## What the exercise asks
Every record below must be returned word for word, with the pictures left out.
· · · · · · ·
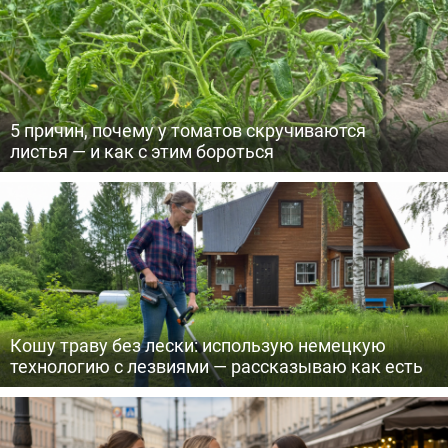
5 причин, почему у томатов скручиваются
листья — и как с этим бороться
Кошу траву без лески: использую немецкую
технологию с лезвиями — рассказываю как есть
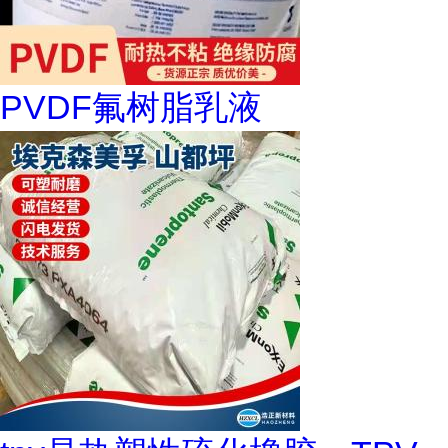
PVDF氟树脂乳液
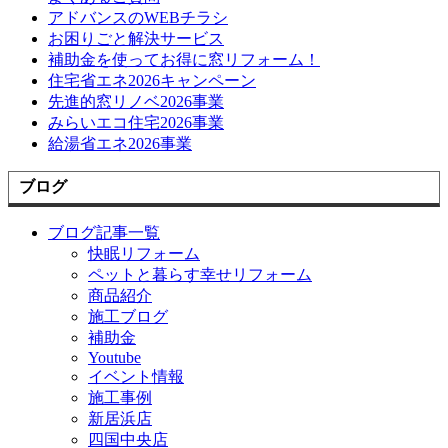
アドバンスのWEBチラシ
お困りごと解決サービス
補助金を使ってお得に窓リフォーム！
住宅省エネ2026キャンペーン
先進的窓リノベ2026事業
みらいエコ住宅2026事業
給湯省エネ2026事業
ブログ
ブログ記事一覧
快眠リフォーム
ペットと暮らす幸せリフォーム
商品紹介
施工ブログ
補助金
Youtube
イベント情報
施工事例
新居浜店
四国中央店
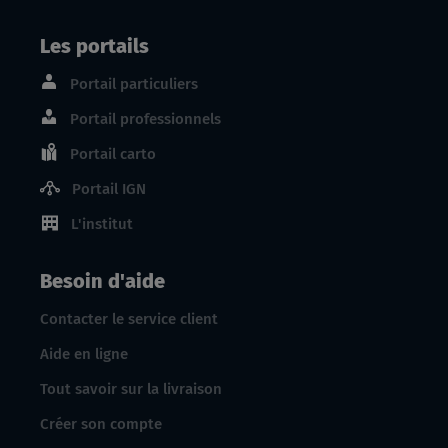
Les portails
Portail particuliers
Portail professionnels
Portail carto
Portail IGN
L'institut
Besoin d'aide
Contacter le service client
Aide en ligne
Tout savoir sur la livraison
Créer son compte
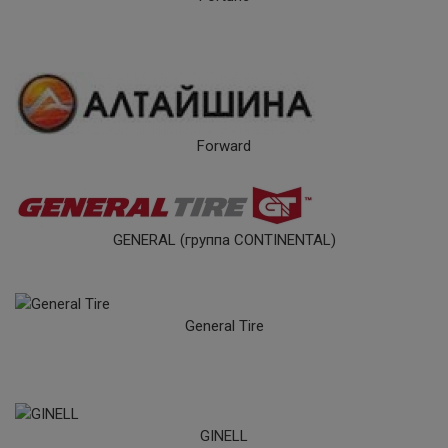
Forward
GENERAL (группа CONTINENTAL)
General Tire
GINELL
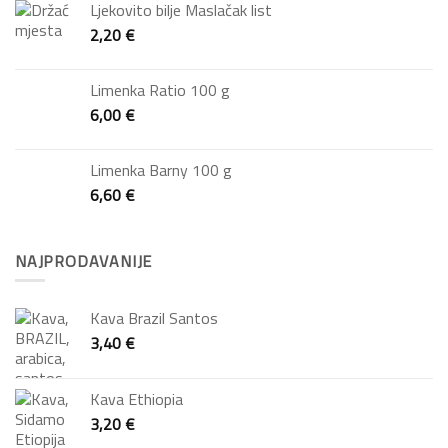
Ljekovito bilje Maslačak list
2,20
€
Limenka Ratio 100 g
6,00
€
Limenka Barny 100 g
6,60
€
NAJPRODAVANIJE
Kava Brazil Santos
3,40
€
Kava Ethiopia
3,20
€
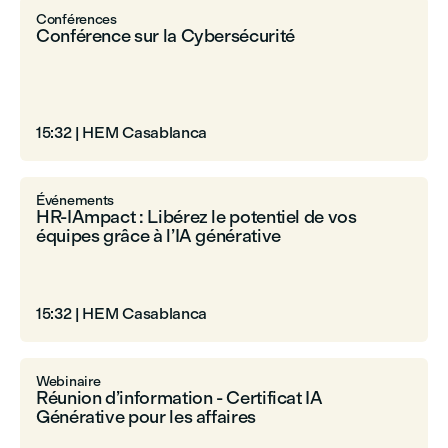
Conférences
Conférence sur la Cybersécurité
15:32
|
HEM Casablanca
Événements
HR-IAmpact : Libérez le potentiel de vos
équipes grâce à l’IA générative
15:32
|
HEM Casablanca
Webinaire
Réunion d’information - Certificat IA
Générative pour les affaires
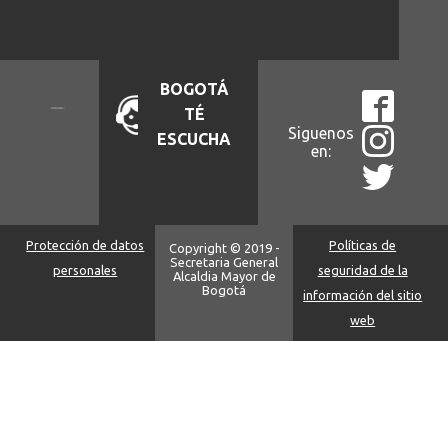
BOGOTÁ
TÉ
Siguenos
ESCUCHA
en:
Protección de datos
Políticas de
Copyright © 2019 -
Secretaria General
personales
seguridad de la
Alcaldia Mayor de
Bogotá
información del sitio
web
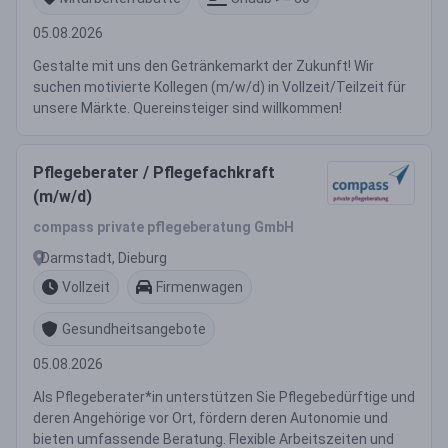
05.08.2026
Gestalte mit uns den Getränkemarkt der Zukunft! Wir
suchen motivierte Kollegen (m/w/d) in Vollzeit/Teilzeit für
unsere Märkte. Quereinsteiger sind willkommen!
Pflegeberater / Pflegefachkraft
(m/w/d)
compass private pflegeberatung GmbH
Darmstadt, Dieburg
Vollzeit
Firmenwagen
Gesundheitsangebote
05.08.2026
Als Pflegeberater*in unterstützen Sie Pflegebedürftige und
deren Angehörige vor Ort, fördern deren Autonomie und
bieten umfassende Beratung. Flexible Arbeitszeiten und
· · · · · · ·
## Problem solution
5 причин, почему у томатов скручиваются
листья — и как с этим бороться
Кошу траву без лески: использую немецкую
технологию с лезвиями — рассказываю как есть
PVDF氟树脂乳液
アドバンスのWEBチラシ
お困りごと解決サービス
補助金を使ってお得に窓リフォーム！
住宅省エネ2026キャンペーン
先進的窓リノベ2026事業
みらいエコ住宅2026事業
給湯省エネ2026事業
ブログ
ブログ記事一覧
快眠リフォーム
ペットと暮らす幸せリフォーム
商品紹介
施工ブログ
補助金
Youtube
イベント情報
施工事例
新居浜店
四国中央店
Les portails
Portail particuliers
Portail professionnels
Portail carto
Portail IGN
L'institut
Besoin d'aide
Contacter le service client
Aide en ligne
Tout savoir sur la livraison
Créer son compte
Forward
GENERAL (группа CONTINENTAL)
General Tire
GINELL
Ljekovito bilje Maslačak list
2,20
€
Limenka Ratio 100 g
6,00
€
Limenka Barny 100 g
6,60
€
NAJPRODAVANIJE
Kava Brazil Santos
3,40
€
Kava Ethiopia
3,20
€
Conférences
Conférence sur la Cybersécurité
15:32
|
HEM Casablanca
Événements
HR-IAmpact : Libérez le potentiel de vos
équipes grâce à l’IA générative
15:32
|
HEM Casablanca
Webinaire
Réunion d’information - Certificat IA
Générative pour les affaires
BOGOTÁ
TÉ
Siguenos
ESCUCHA
en:
Protección de datos
Políticas de
Copyright © 2019 -
Secretaria General
personales
seguridad de la
Alcaldia Mayor de
Bogotá
información del sitio
web
05.08.2026
Gestalte mit uns den Getränkemarkt der Zukunft! Wir
suchen motivierte Kollegen (m/w/d) in Vollzeit/Teilzeit für
unsere Märkte. Quereinsteiger sind willkommen!
Pflegeberater / Pflegefachkraft
(m/w/d)
compass private pflegeberatung GmbH
Darmstadt, Dieburg
Vollzeit
Firmenwagen
Gesundheitsangebote
05.08.2026
Als Pflegeberater*in unterstützen Sie Pflegebedürftige und
deren Angehörige vor Ort, fördern deren Autonomie und
bieten umfassende Beratung. Flexible Arbeitszeiten und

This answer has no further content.